Email updates

Keep up to date with the latest news and content from BMC Infectious Diseases and BioMed Central.

Open Access Highly Accessed Research article

Improved detection of Pneumocystis jirovecii in upper and lower respiratory tract specimens from children with suspected pneumocystis pneumonia using real-time PCR: a prospective study

Catherine M Samuel1*, Andrew Whitelaw1, Craig Corcoran2, Brenda Morrow3, Nei-Yuan Hsiao2, Marco Zampoli3 and Heather J Zar3

Author Affiliations

1 Division of Medical Microbiology, University of Cape Town and National Health Laboratory Service, Cape Town, South Africa

2 Division of Clinical Virology, University of Cape Town and National Health Laboratory Service, Cape Town, South Africa

3 Department of Paediatrics and Child Health, University of Cape Town, Red Cross War Memorial Children's Hospital, Cape Town, South Africa

For all author emails, please log on.

BMC Infectious Diseases 2011, 11:329  doi:10.1186/1471-2334-11-329

Published: 28 November 2011

Abstract

Background

Pneumocystis pneumonia (PCP) is a major cause of hospitalization and mortality in HIV-infected African children. Microbiologic diagnosis relies predominantly on silver or immunofluorescent staining of a lower respiratory tract (LRT) specimens which are difficult to obtain in children. Diagnosis on upper respiratory tract (URT) specimens using PCR has been reported useful in adults, but data in children are limited. The main objectives of the study was (1) to compare the diagnostic yield of PCR with immunofluorescence (IF) and (2) to investigate the usefulness of upper compared to lower respiratory tract samples for diagnosing PCP in children.

Methods

Children hospitalised at an academic hospital with suspected PCP were prospectively enrolled.
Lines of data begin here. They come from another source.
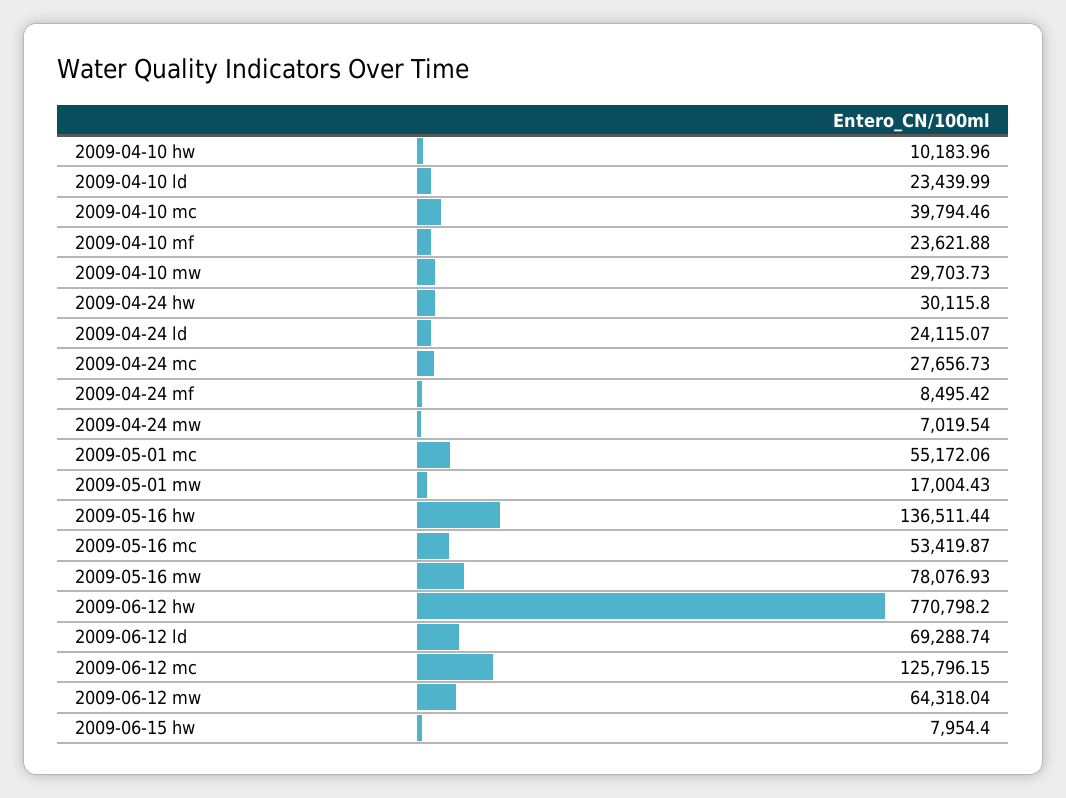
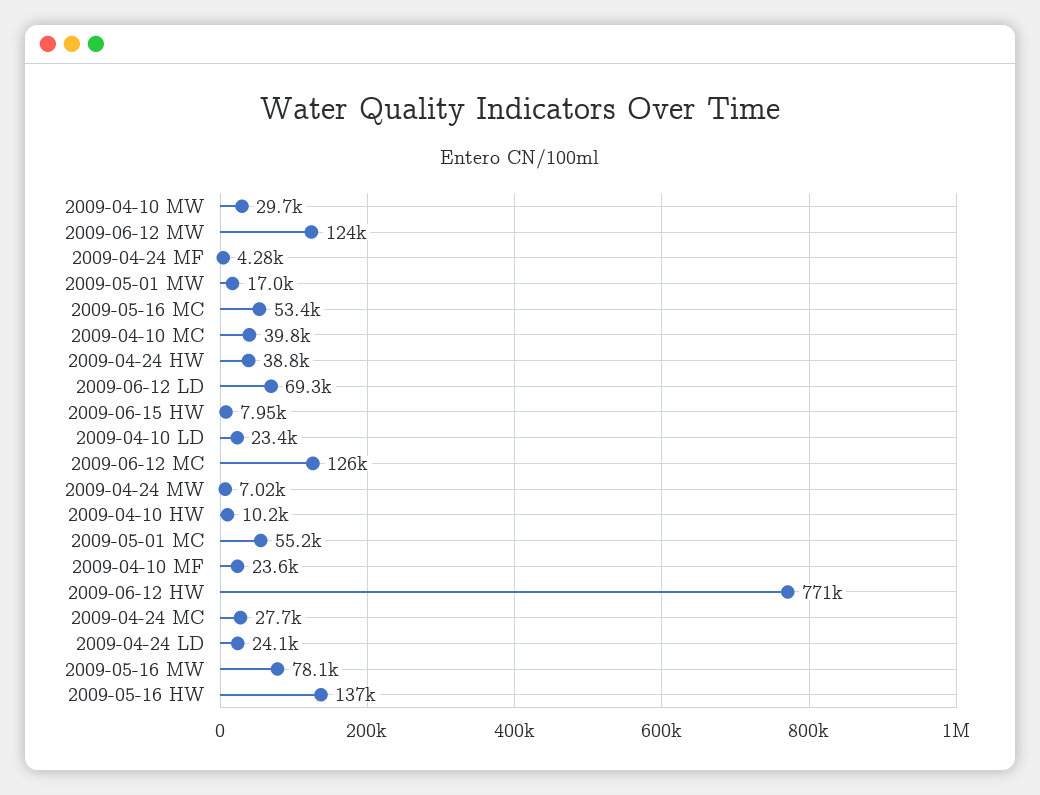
  {
    "2009-04-10 hw": 10183.96,
    "2009-04-10 ld": 23439.99,
    "2009-04-10 mc": 39794.46,
    "2009-04-10 mf": 23621.88,
    "2009-04-10 mw": 29703.73,
-   "2009-04-24 hw": 30115.8,
+   "2009-04-24 hw": 38800,
    "2009-04-24 ld": 24115.07,
    "2009-04-24 mc": 27656.73,
-   "2009-04-24 mf": 8495.42,
+   "2009-04-24 mf": 4280,
    "2009-04-24 mw": 7019.54,
    "2009-05-01 mc": 55172.06,
    "2009-05-01 mw": 17004.43,
    "2009-05-16 hw": 136511.44,
    "2009-05-16 mc": 53419.87,
    "2009-05-16 mw": 78076.93,
    "2009-06-12 hw": 770798.2,
    "2009-06-12 ld": 69288.74,
    "2009-06-12 mc": 125796.15,
-   "2009-06-12 mw": 64318.04,
+   "2009-06-12 mw": 124000,
    "2009-06-15 hw": 7954.4
  }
An upper respiratory sample (nasopharyngeal aspirate, NPA) and a lower respiratory sample (induced sputum, IS or bronchoalveolar lavage, BAL) were submitted for real-time PCR and direct IF for the detection of Pneumocystis jirovecii. A control group of children with viral lower respiratory tract infections were investigated with PCR for PCP.

Results

202 children (median age 3.3 [inter-quartile range, IQR 2.2 - 4.6] months) were enrolled. The overall detection rate by PCR was higher than by IF [180/349 (52%) vs. 26/349 (7%) respectively; p < 0.0001]. PCR detected more infections compared to IF in lower respiratory tract samples [93/166 (56%) vs. 22/166 (13%); p < 0.0001] and in NPAs [87/183 (48%) vs. 4/183 (2%); p < 0.0001]. Detection rates by PCR on upper (87/183; 48%) compared with lower respiratory tract samples (93/166; 56%) were similar (OR, 0.71; 95% CI, 0.46 - 1.11). Only 2/30 (6.6%) controls were PCR positive.

Conclusion

Real-time PCR is more sensitive than IF for the detection of P. jirovecii in children with PCP. NPA samples may be used for diagnostic purposes when PCR is utilised. Wider implementation of PCR on NPA samples is warranted for diagnosing PCP in children.